In Hildburghausen ist es der einstige Anwohner Wolfgang Thierse, der die höheren Werte vertritt. Der Bundestagspräsident hat in dem Städtchen die Schulbank gedrückt und sein Abitur gemacht. Nun wirkt Thierse angespannt. Rot-Grün habe gehalten, was versprochen worden sei, verkündet er den Umstehenden und nennt Stichworte: Lohnfortzahlung im Krankheitsfall zum Beispiel, mehr Kindergeld, Steuererleichterungen. "Haben Sie das vergessen", fragt Thierse drohend, "haben Sie das schon vergessen?"

Dewes steht daneben. Das Aufsteiger-Image ist angekratzt. Der immer ein wenig spitzbübisch wirkende 51-Jährige kommt aus kleinen Verhältnissen. Bergarbeitersohn aus Alsweiler im Saarland. Die Familie hielt nebenbei Hühner, um vom Eierverkauf das Einkommen ein wenig aufzubessern. Die SPD-Karriere des Juristen und Dr. theol.: Mit 16 bei den Jusos, mit 22 Ortsvereinsvorsitzender, mit 24 Juso-Unterbezirkschef, mit 37 Landtagsabgeordneter in Saarbrücken, fünf Jahre später SPD-Unterbezirksvorsitzender. Seit 1996 SPD-Chef in Thüringen. Hinter sich versammelt hat Dewes die Partei nicht, auch wenn die Wahlergebnisse für den Vorsitz über 90 Prozent lagen. Sein hauptsächlicher Gegenspieler in Sachen Rot-Rot, der Wissenschaftsminister Gerd Schuchardt, sagt derzeit zu dem Thema wenig.
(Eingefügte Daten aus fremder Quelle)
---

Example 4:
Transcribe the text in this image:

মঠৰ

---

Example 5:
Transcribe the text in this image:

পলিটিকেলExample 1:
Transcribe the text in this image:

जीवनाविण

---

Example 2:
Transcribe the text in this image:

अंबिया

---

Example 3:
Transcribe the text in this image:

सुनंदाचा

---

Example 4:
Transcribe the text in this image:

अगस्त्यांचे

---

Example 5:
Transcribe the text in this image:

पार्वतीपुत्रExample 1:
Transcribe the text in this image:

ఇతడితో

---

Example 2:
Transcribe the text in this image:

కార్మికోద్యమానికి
Er hat sich stets loyal gegeben und abgewartet. Seine Meinung sei bekannt, lässt er mitteilen. Bekannt ist: Schuchardt kann und will nicht mit der PDS. Nur ein einziges Mal hat er während des Wahlkampfes verlauten lassen, er glaube nicht, dass eine Mehrheit in der SPD für Rot-Rot stehe.
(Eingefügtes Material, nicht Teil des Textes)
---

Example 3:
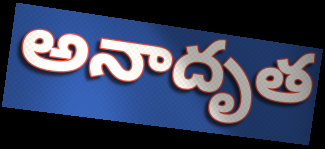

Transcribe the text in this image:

అనాదృత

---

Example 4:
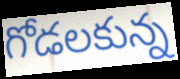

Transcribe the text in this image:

గోడలకున్న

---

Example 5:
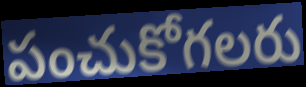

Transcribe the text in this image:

పంచుకోగలరుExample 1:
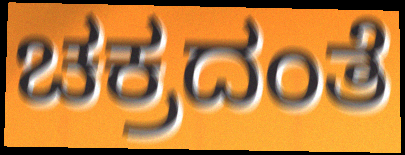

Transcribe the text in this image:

ಚಕ್ರದಂತೆ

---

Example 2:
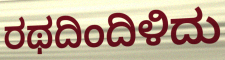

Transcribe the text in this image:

ರಥದಿಂದಿಳಿದು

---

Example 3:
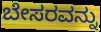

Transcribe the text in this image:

ಬೇಸರವನ್ನು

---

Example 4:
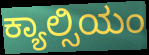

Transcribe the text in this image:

ಕ್ಯಾಲ್ಸಿಯಂ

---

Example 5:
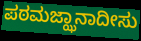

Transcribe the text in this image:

ಪಠಮಜ್ಝಾನಾದೀಸುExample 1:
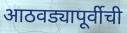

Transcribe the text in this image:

आठवड्यापूर्वीची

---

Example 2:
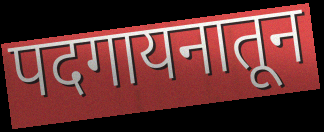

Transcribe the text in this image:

पदगायनातून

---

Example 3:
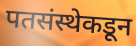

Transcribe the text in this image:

पतसंस्थेकडून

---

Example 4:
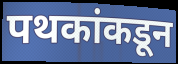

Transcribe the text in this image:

पथकांकडून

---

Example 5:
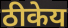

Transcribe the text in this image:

ठीकेय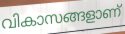
വികാസങ്ങളാണ്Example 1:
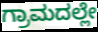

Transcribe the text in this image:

ಗ್ರಾಮದಲ್ಲೇ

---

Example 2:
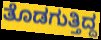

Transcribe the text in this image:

ತೊಡಗುತ್ತಿದ್ದ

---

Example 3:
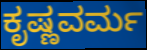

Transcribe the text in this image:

ಕೃಷ್ಣವರ್ಮ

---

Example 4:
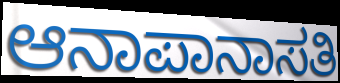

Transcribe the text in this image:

ಆನಾಪಾನಾಸತಿ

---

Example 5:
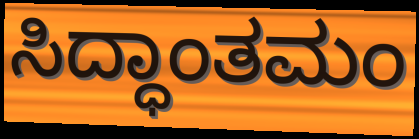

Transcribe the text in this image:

ಸಿದ್ಧಾಂತಮಂ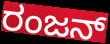
ರಂಜನ್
Das glaubt auch die PDS nicht. Im Grunde, ist dort zu hören, sei Rot-Rot in Thüringen schon im Frühjahr einen stillen Tod gestorben. Schuld hat selbstredend die SPD. Keine Angebote habe es gegeben, weder inhaltlich noch personell, von Dewes einmal abgesehen. Die SPD habe sich nicht bewegt, sich nicht vom "neoliberalen Schröder-Kurs" distanziert. PDS-Spitzenkandidatin Zimmer hat es auch aufgegeben, den verbalen Windungen von Dewes noch etwas abzugewinnen. Sie wisse nicht mehr, was Dewes wolle, sagt sie. Mehrheit sei Mehrheit, hat er einmal gesagt. Und dann wiederum die PDS als Auslaufmodell bezeichnet. Die PDS keilte dagegen mit dem Vorwurf der "Kriegspartei" während der Kosovo-Krise. Die SPD reagierte beleidigt. So dürfe man mit Sozialdemokraten nicht reden, sagt Dewes. Stasi, donnerte es aus der SPD mit Blick auf eine belastete Abgeordnete, die nun doch wieder - recht aussichtslos - kandidieren darf. Warum nicht?, hieß es darauf aus der PDS.
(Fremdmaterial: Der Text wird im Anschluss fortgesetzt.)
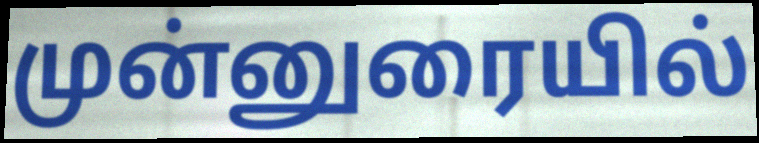
முன்னுரையில்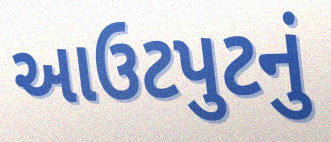
આઉટપુટનું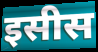
इसीस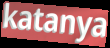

Engere Gespräche hat es zwischen den Parteiführungen in Thüringen kaum gegeben, tragfähige persönliche Verbindungen zwischen einzelnen Akteuren, wie es sie etwa in Magdeburg zwischen SPD und PDS gibt, fehlen in Erfurt. Gabi Zimmer weiß nur, dass angesichts der Verhältnisse in beiden Parteien eine knappe Mehrheit von ein, zwei Sitzen für eine lebensfähige Koalition nicht genügen würde. Die Verhältnisse in Thüringen müssten also deutlich sein.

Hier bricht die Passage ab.